Illinois no longer has a voluntary manslaughter charge on the books – it was dropped in 1987 and replaced with second-degree murder, which carries the same potential penalties.
Watts is the last of three men to be sentenced in Dawson’s death, the details of which read like a lurid crime novel.
Terry Bobell, 76, of Chillicothe pleaded guilty on Aug. 2, 2018, to obstruction of justice and was put on probation for a year-and-a-half.
His brother, Gordon “Kent” Bobell, 73, also of Chillicothe – who initially was suspected of killing Dawson because of the duct tape print – pleaded guilty on Oct. 18, 2019, to involuntary manslaughter and was sentenced to 2 ½ years’ probation.
Each of the Bobells originally was charged with five counts of first-degree murder, the lesser charges to which they pleaded came as a result of plea bargains.
According to the prosecution, should any of the three men have made it to trial, Watts and others would have testified that:
Watts, then a Peoria marijuana dealer and as such, Dawson’s rival, hired the Bobells to deal with Dawson because Watts’ brother, Bill, owed Dawson more than $90,000 for drugs, and Dawson thought Watts – who also was having an affair with Dawson’s wife – should pay it, investigators said.
The Bobells – who had worked security for Watts when he was running large amounts of marijuana to Peoria – kidnapped Dawson from his mother’s home that night.
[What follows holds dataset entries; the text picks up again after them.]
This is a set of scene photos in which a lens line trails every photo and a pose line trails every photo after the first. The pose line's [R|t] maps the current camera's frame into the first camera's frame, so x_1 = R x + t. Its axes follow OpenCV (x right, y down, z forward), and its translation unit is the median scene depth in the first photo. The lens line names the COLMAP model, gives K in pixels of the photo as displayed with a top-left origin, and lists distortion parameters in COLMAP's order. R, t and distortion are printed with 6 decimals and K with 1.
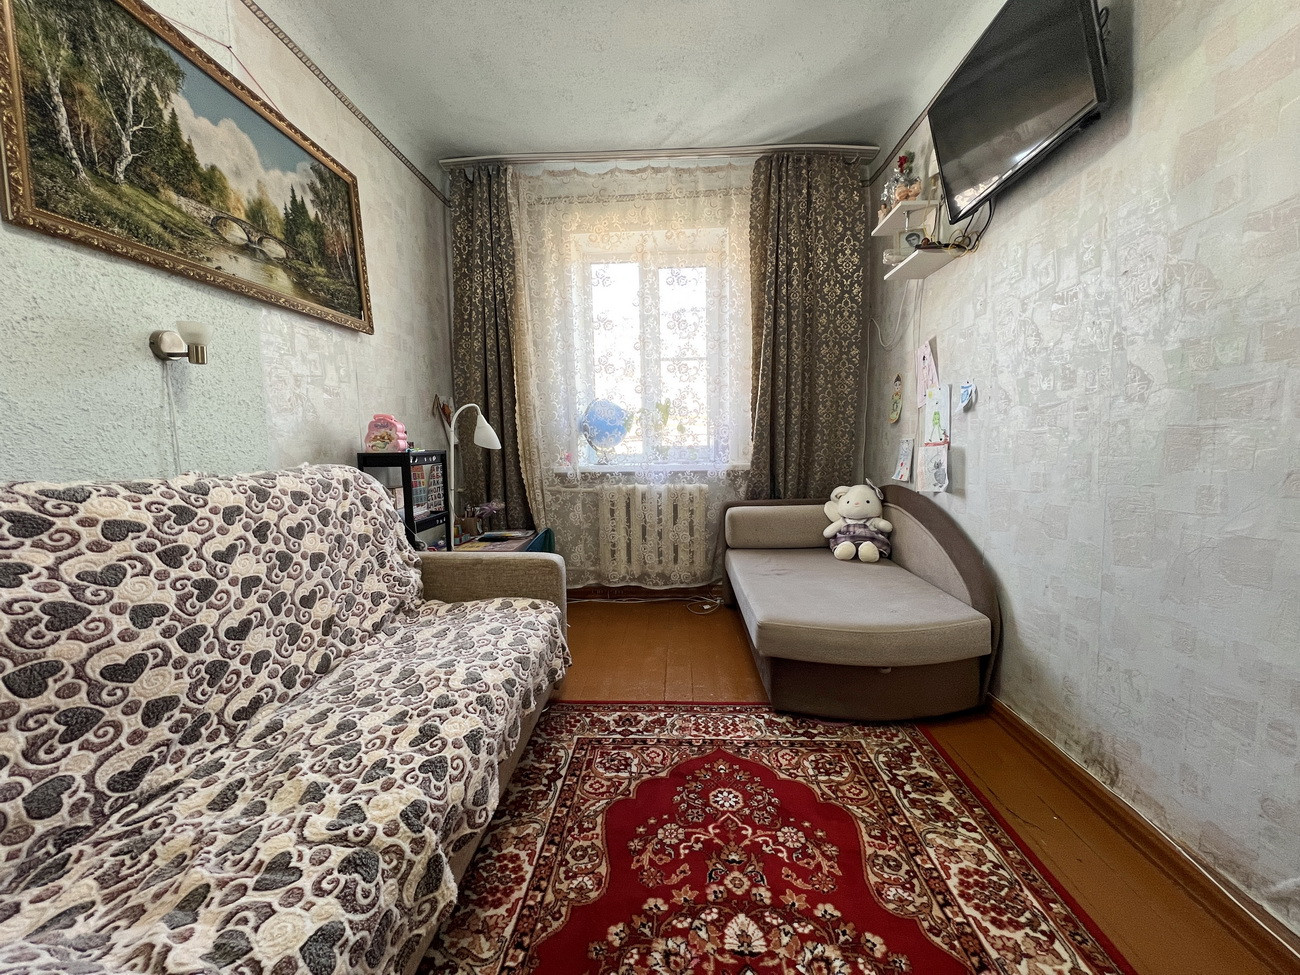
lens RADIAL K [[520.8, 0, 645.5], [0, 520.8, 488.7], [0, 0, 1]] dist [-0.002205, 0.000118]
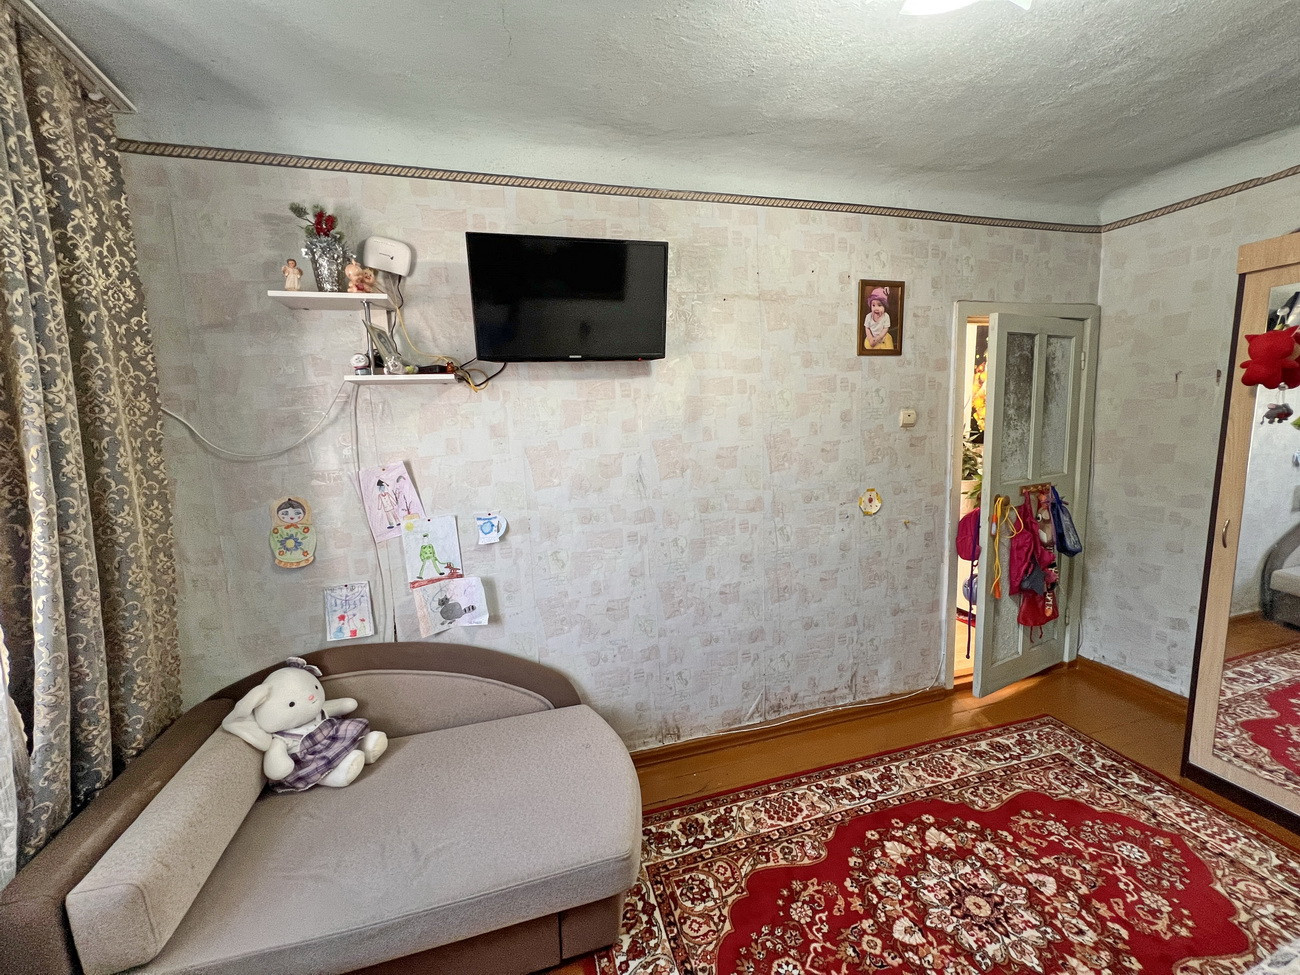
lens RADIAL K [[520.8, 0, 645.0], [0, 520.8, 487.1], [0, 0, 1]] dist [-0.002205, 0.000118]
pose [[-0.337039, -0.090779, 0.937104, -0.640618], [0.128629, 0.981568, 0.141349, -0.530508], [-0.932662, 0.168179, -0.319150, 1.511290]]
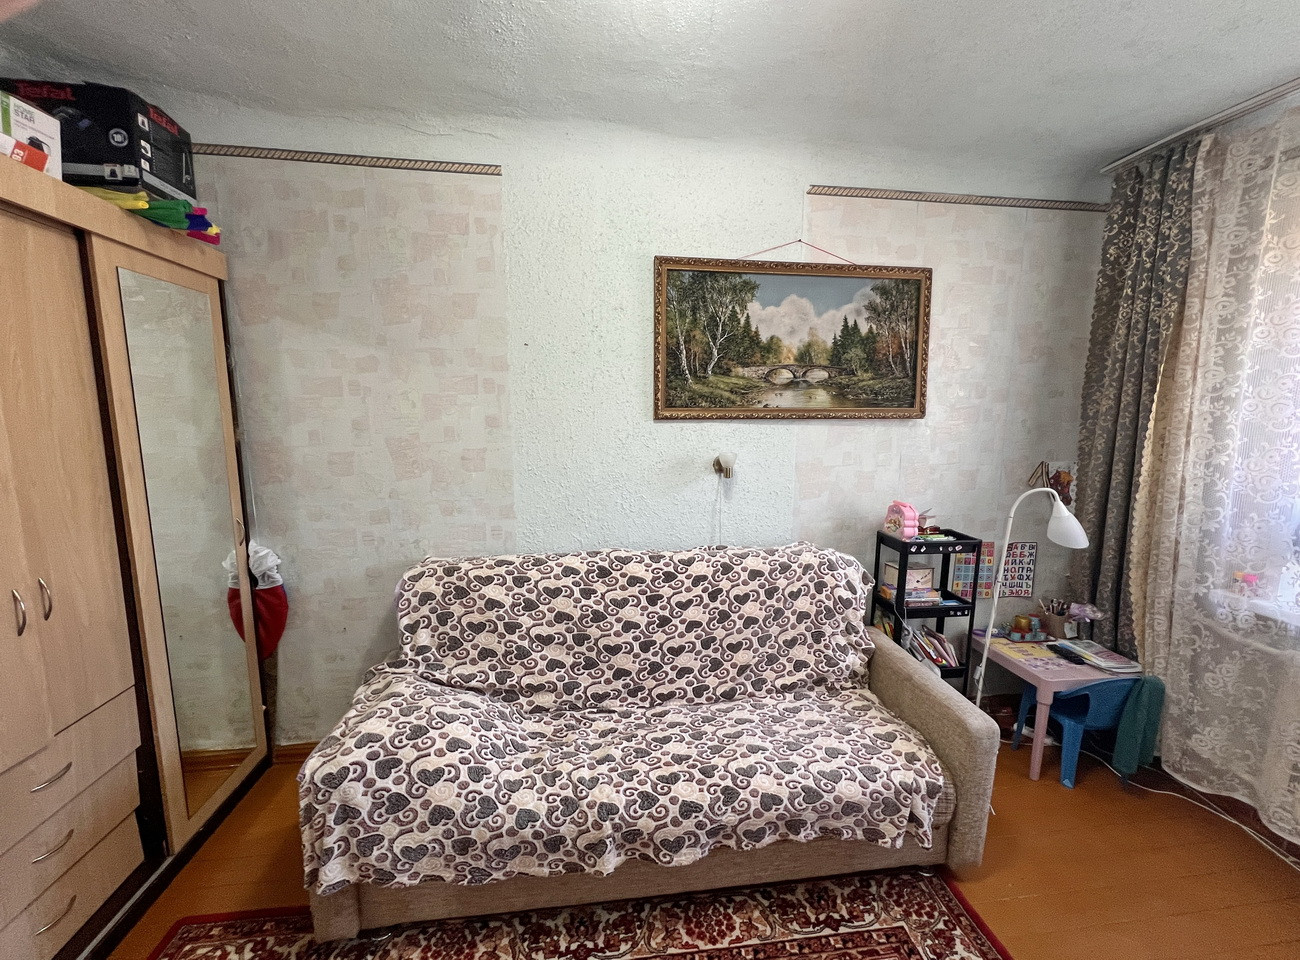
lens RADIAL K [[520.8, 0, 645.1], [0, 520.8, 482.9], [0, 0, 1]] dist [-0.002205, 0.000118]
pose [[0.183623, 0.158564, -0.970124, 0.682916], [-0.105239, 0.984403, 0.140979, -0.439607], [0.977347, 0.076208, 0.197446, 0.447586]]
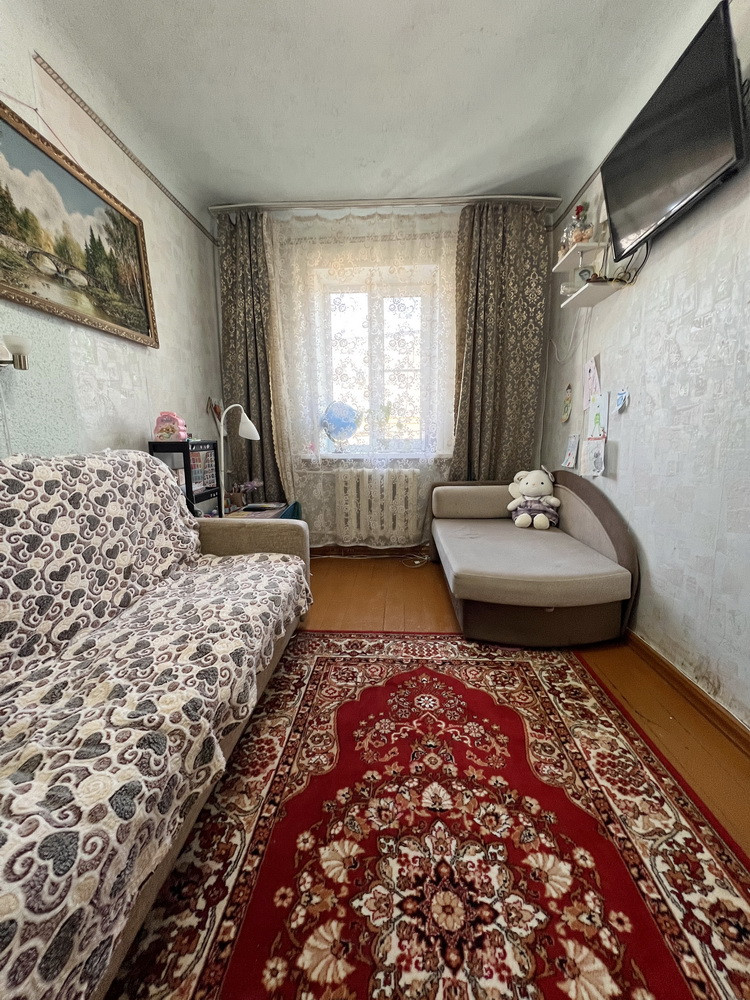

As Watts drove to Kent Bobell’s home, the brothers sat in the back seat, beating Dawson.
That’s also when Watts pummeled Dawson with the gun.
When they got to Bobell’s home, the brothers duct-taped Dawson’s hands, legs and mouth, and stuffed him in the trunk. Watts then drove alone to a mobile home in Rock Falls, where an acquaintance lived, opened the trunk and found Dawson dead.
It was the acquaintance’s idea to take the body to the hog farm, which was owned by a man he knew. Once there, Watts undressed Dawson and removed the tape before the two carried his body over the fence and into a swine shelter.
His body still was bleeding when it was found the next day. Also discovered was the roll of duct tape with Kent Bobell’s bloody thumbprint, and Dawson’s DNA.
This is Watts’ second conviction in the case. He was arrested about a month after Dawson’s death and charged with obstruction of justice, and in January 1987 pleaded guilty and was sentenced to 2 ½ years’ probation.
Boonstra is the third state’s attorney to prosecute the case. He took over as state’s attorney on Oct. 21, 2019, shortly after his boss, Matthew Klahn, was appointed an associate judge for the 15th Judicial Circuit, which includes Lee County.